Online dating is now ingrained as a part of our social landscape. People are meeting and falling in love and the stigma that was once attached has all but gone. But what are the risks when dating online and what behaviour could get you into trouble?

While it’s becoming the norm for singles to use online dating services and apps, people still need to be aware of the potential consequences if they do not use the services as they are intended. Just because you're online, it doesn't mean you're immune to the law.

If you engage in inappropriate behaviour both online and in person, you could be charged with a criminal offence.

In Australia, there are specific laws that protect people if they are harassed by someone using an electronic device.

Whether it’s Tinder or eHarmony, when two people begin conversing online it’s important that they are mindful of language and tone and there are very serious consequences if someone is found to be harassing another person.
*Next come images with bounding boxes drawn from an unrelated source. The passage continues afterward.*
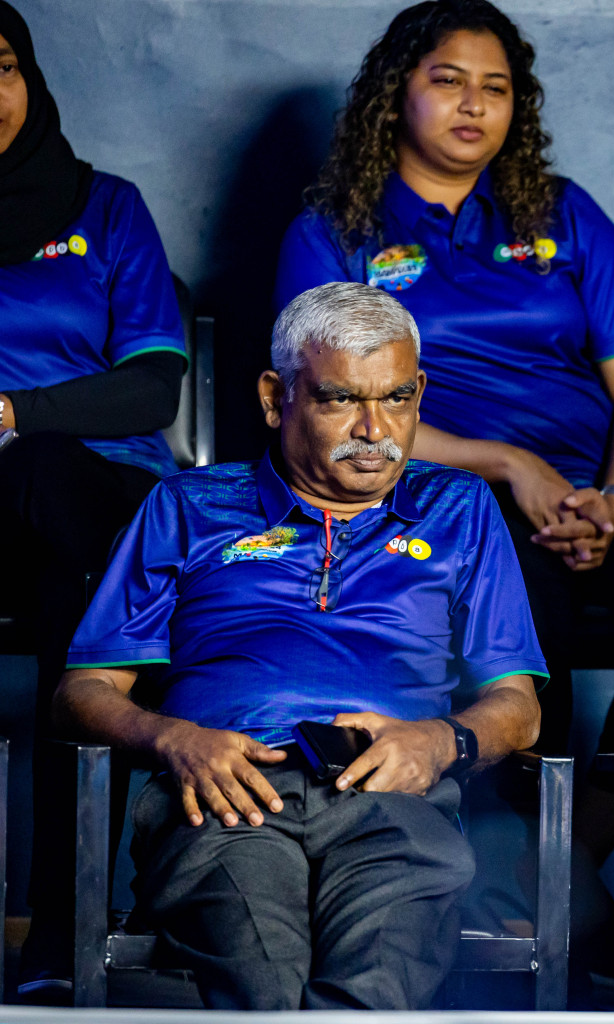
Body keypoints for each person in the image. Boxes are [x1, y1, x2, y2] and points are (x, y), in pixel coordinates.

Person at [274, 1, 614, 972]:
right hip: (425, 492)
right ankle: (543, 891)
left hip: (592, 500)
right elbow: (328, 409)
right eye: (448, 79)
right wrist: (506, 466)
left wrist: (612, 500)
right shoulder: (334, 229)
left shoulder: (561, 212)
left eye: (496, 88)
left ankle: (554, 856)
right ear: (395, 91)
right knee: (491, 557)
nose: (473, 105)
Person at [53, 282, 546, 1010]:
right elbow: (83, 693)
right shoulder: (188, 506)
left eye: (399, 398)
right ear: (273, 396)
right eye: (341, 399)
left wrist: (437, 743)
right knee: (262, 986)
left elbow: (518, 706)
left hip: (392, 799)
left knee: (375, 986)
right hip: (224, 797)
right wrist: (175, 740)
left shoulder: (461, 508)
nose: (376, 429)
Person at [0, 0, 188, 996]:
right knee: (90, 582)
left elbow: (153, 384)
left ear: (29, 78)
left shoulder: (105, 207)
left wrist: (13, 411)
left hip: (96, 492)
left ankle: (59, 929)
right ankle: (68, 930)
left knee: (66, 516)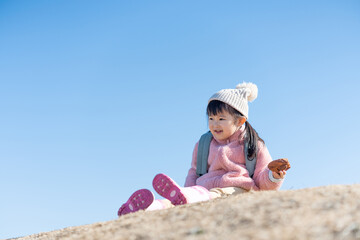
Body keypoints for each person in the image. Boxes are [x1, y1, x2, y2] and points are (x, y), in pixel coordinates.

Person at [117, 82, 288, 216]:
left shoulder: (253, 145)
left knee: (223, 192)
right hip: (202, 189)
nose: (214, 124)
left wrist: (273, 175)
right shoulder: (204, 143)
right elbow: (194, 172)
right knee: (183, 198)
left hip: (238, 188)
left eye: (221, 118)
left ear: (240, 121)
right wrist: (184, 192)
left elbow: (261, 178)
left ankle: (190, 198)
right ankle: (149, 208)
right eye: (211, 118)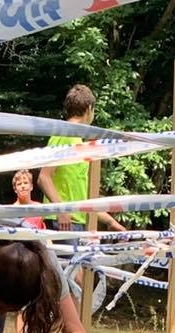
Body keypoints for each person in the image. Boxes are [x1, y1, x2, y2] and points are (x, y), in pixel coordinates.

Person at [37, 86, 127, 234]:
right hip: (62, 221)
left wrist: (110, 221)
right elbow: (43, 177)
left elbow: (82, 197)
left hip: (76, 221)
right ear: (89, 109)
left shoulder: (79, 141)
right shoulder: (64, 135)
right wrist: (61, 211)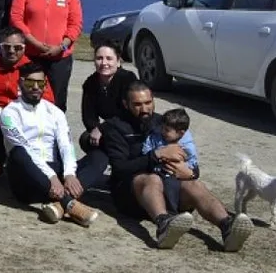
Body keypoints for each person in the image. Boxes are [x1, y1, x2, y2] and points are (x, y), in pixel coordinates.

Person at [103, 81, 253, 251]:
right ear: (126, 104)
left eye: (148, 102)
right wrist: (157, 155)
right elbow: (120, 169)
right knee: (151, 179)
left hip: (170, 189)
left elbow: (190, 157)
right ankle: (163, 225)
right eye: (137, 104)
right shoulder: (115, 128)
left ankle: (227, 226)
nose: (144, 109)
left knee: (194, 184)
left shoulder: (164, 122)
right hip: (132, 197)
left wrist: (191, 172)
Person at [0, 62, 98, 226]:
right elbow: (26, 150)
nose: (36, 87)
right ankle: (68, 202)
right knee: (18, 152)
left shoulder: (55, 111)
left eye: (41, 83)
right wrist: (51, 177)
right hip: (27, 178)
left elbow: (66, 144)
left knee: (99, 157)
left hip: (56, 175)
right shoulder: (9, 113)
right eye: (30, 83)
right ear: (21, 83)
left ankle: (58, 206)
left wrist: (69, 174)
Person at [9, 0, 82, 111]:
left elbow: (75, 24)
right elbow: (16, 19)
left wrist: (62, 46)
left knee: (57, 103)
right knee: (29, 100)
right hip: (31, 56)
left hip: (60, 58)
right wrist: (34, 43)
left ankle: (57, 136)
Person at [0, 30, 54, 165]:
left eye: (18, 47)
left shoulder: (33, 70)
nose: (12, 51)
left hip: (24, 125)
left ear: (24, 48)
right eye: (6, 47)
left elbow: (48, 102)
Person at [77, 39, 137, 185]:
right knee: (86, 139)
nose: (104, 63)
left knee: (107, 145)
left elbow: (130, 113)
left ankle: (117, 172)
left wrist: (103, 128)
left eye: (109, 58)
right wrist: (95, 128)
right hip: (109, 132)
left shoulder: (128, 79)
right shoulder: (91, 83)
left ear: (118, 61)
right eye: (99, 58)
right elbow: (88, 116)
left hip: (129, 129)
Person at [141, 108, 199, 176]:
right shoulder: (156, 137)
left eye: (167, 130)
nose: (163, 131)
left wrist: (185, 167)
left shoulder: (187, 147)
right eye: (162, 127)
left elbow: (192, 161)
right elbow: (146, 148)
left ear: (181, 133)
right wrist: (155, 155)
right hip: (155, 171)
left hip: (175, 174)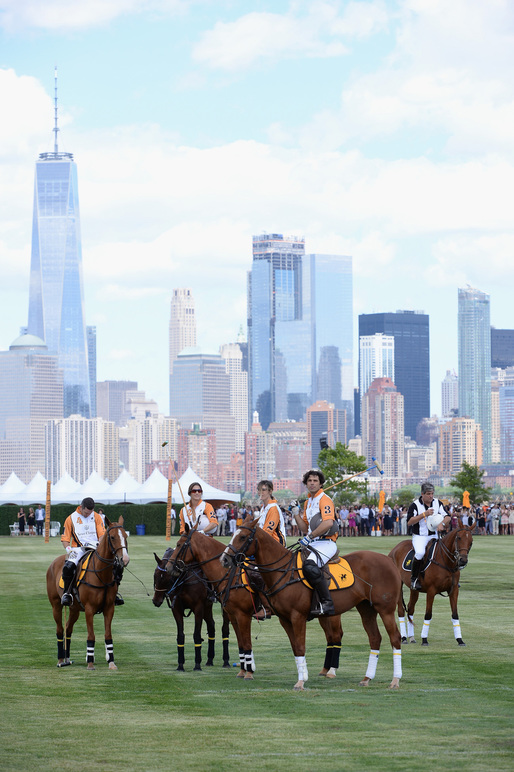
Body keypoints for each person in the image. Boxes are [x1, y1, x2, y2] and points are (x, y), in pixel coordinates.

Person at [293, 469, 337, 616]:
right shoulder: (308, 502)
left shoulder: (325, 499)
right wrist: (295, 514)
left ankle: (327, 603)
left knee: (310, 567)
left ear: (320, 483)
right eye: (309, 481)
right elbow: (304, 527)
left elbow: (328, 523)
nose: (312, 483)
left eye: (315, 481)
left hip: (326, 542)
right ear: (306, 484)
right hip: (313, 542)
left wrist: (310, 537)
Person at [60, 498, 106, 606]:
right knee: (68, 567)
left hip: (95, 547)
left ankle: (113, 593)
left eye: (90, 513)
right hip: (78, 549)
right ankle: (67, 594)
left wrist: (101, 544)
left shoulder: (96, 517)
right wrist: (69, 550)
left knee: (112, 563)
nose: (87, 515)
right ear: (81, 507)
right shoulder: (70, 518)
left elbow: (102, 534)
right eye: (86, 513)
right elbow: (65, 539)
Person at [407, 482, 451, 590]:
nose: (431, 496)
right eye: (428, 494)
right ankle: (414, 579)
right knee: (420, 553)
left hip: (434, 535)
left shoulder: (437, 503)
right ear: (422, 494)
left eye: (432, 493)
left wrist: (442, 524)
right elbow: (410, 522)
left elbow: (448, 517)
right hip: (420, 536)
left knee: (446, 551)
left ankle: (450, 578)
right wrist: (424, 514)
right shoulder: (415, 505)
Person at [255, 480, 286, 545]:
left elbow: (267, 533)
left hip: (276, 545)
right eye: (259, 490)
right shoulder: (264, 507)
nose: (260, 492)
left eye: (263, 490)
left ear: (270, 491)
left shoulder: (273, 508)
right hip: (267, 543)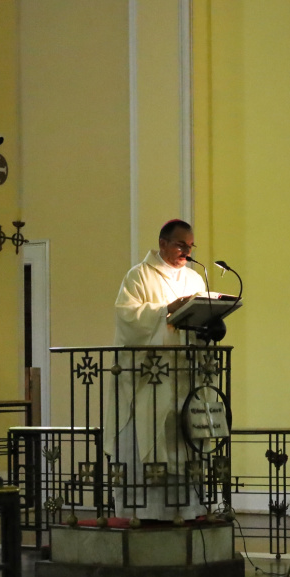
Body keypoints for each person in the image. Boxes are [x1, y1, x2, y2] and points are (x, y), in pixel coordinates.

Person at [107, 219, 207, 522]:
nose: (186, 252)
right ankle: (144, 511)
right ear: (163, 243)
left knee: (182, 439)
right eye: (180, 245)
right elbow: (127, 317)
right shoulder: (138, 275)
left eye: (190, 246)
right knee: (149, 433)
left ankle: (185, 509)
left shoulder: (195, 279)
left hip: (184, 377)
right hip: (148, 378)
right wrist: (165, 310)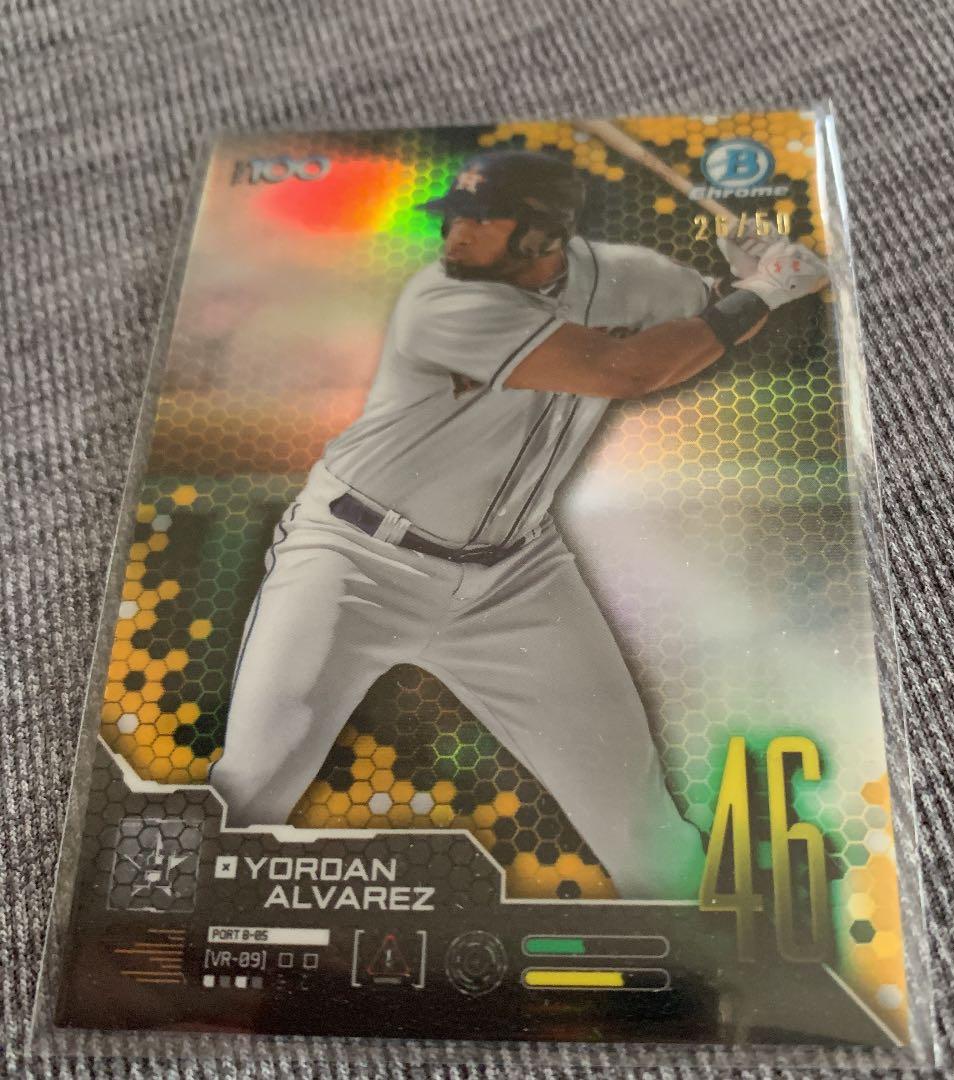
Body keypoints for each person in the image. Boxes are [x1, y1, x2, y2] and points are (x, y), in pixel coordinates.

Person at [209, 149, 826, 899]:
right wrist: (763, 292)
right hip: (354, 561)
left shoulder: (631, 277)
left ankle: (708, 957)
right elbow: (626, 370)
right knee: (248, 790)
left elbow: (710, 325)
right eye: (453, 217)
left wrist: (755, 279)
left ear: (541, 233)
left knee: (642, 826)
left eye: (480, 218)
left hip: (518, 576)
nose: (456, 234)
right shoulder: (443, 302)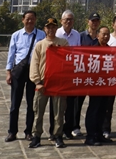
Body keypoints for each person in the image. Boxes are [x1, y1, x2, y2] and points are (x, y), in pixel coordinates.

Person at [6, 10, 45, 142]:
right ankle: (12, 132)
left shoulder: (41, 34)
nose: (30, 21)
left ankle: (28, 131)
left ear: (35, 20)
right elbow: (11, 54)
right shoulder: (16, 35)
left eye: (32, 18)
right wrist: (8, 72)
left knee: (31, 103)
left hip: (34, 72)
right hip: (19, 71)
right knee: (14, 104)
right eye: (27, 18)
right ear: (23, 20)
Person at [28, 17, 68, 149]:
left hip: (58, 82)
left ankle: (58, 136)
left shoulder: (63, 43)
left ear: (57, 28)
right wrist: (37, 81)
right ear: (45, 29)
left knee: (58, 111)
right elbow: (35, 64)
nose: (51, 29)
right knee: (38, 110)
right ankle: (37, 136)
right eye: (48, 27)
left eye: (53, 27)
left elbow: (68, 61)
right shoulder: (40, 44)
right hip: (43, 81)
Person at [71, 12, 100, 138]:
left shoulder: (100, 37)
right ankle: (75, 126)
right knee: (78, 102)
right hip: (82, 74)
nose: (94, 23)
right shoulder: (81, 36)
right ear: (88, 22)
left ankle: (94, 127)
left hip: (96, 76)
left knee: (95, 104)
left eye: (97, 21)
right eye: (92, 21)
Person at [54, 10, 80, 140]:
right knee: (57, 104)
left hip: (71, 73)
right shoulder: (56, 33)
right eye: (66, 19)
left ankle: (68, 129)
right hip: (58, 73)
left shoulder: (76, 35)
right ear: (61, 20)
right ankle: (55, 130)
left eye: (71, 19)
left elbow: (80, 52)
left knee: (71, 105)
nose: (68, 22)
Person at [84, 27, 111, 146]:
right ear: (98, 35)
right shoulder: (93, 49)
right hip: (95, 85)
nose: (105, 37)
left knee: (102, 110)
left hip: (106, 85)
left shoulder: (110, 50)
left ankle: (99, 134)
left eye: (107, 34)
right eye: (103, 34)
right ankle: (90, 136)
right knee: (93, 110)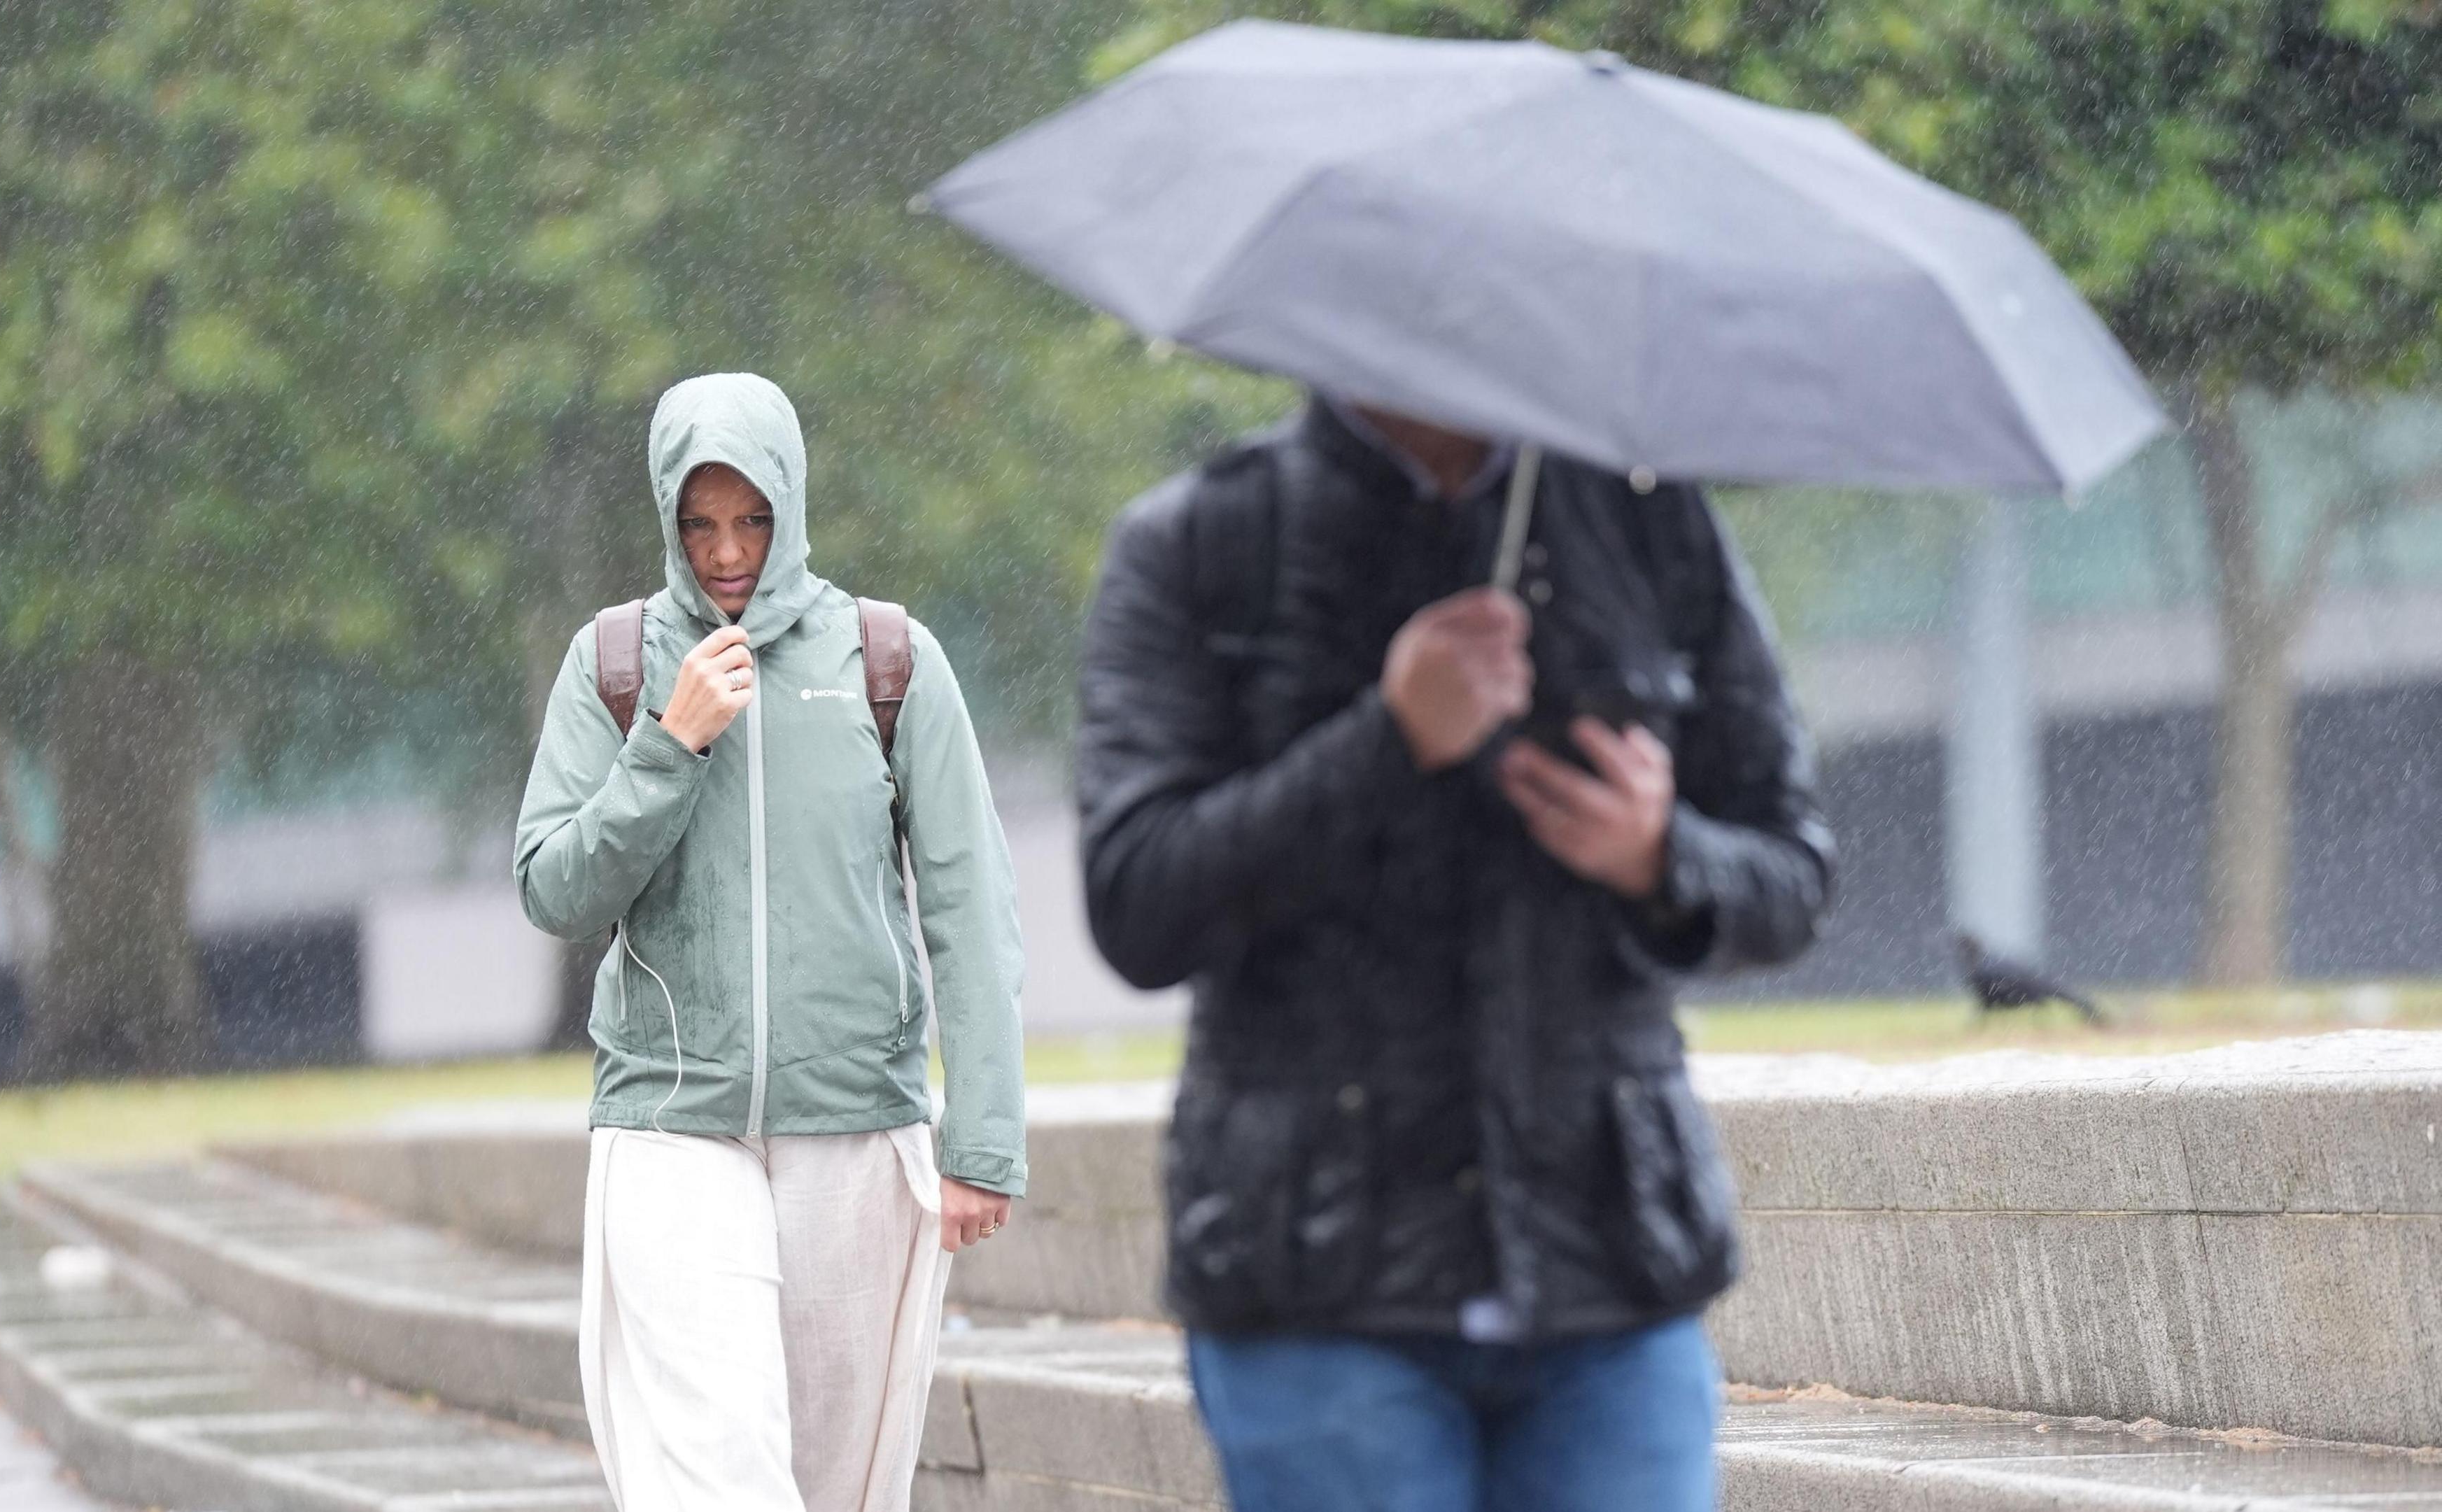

Criminal offences that can relate to online dating include:

Laws vary from state-to-state but generaly they are there to protect you from someone who is not a family member but with whom you have had an intimate personal relationship.

Again, it's wise to check the regulations in your own state, but as a general principle, when a person pursues another person – even with that contact is online – with the intent to intimidate that person, it could be an offence.

Disgruntled former partners have been known to post or threaten to post inappropriate photos online. People need to be aware that this sort of conduct is actually illegal and can result in very serious criminal charges, even if they delete the post.

In Victoria and South Australia there are specific state-based laws to deal with revenge porn. In these states it is against the law to distribute an explicit image without the consent of the person. The penalty is up to two years imprisonment.

Unfortunately with the increasing usage of cloud technology and the ability to share across multiple online platforms, it is harder to be confident that photographs and electronic data have been completely removed.

  • Sexting

Sending graphic text messages or starting an explicit discussion online that is not welcomed by the recipient can lead to potential criminal charges. Under the Criminal Code 1995 (Cth), if a person uses a computer, a mobile phone or even a mobile app to offend or harass someone, the maximum penalty carries three years imprisonment.

At the end of the day common sense must prevail for anyone going online to find their Mr or Ms Right.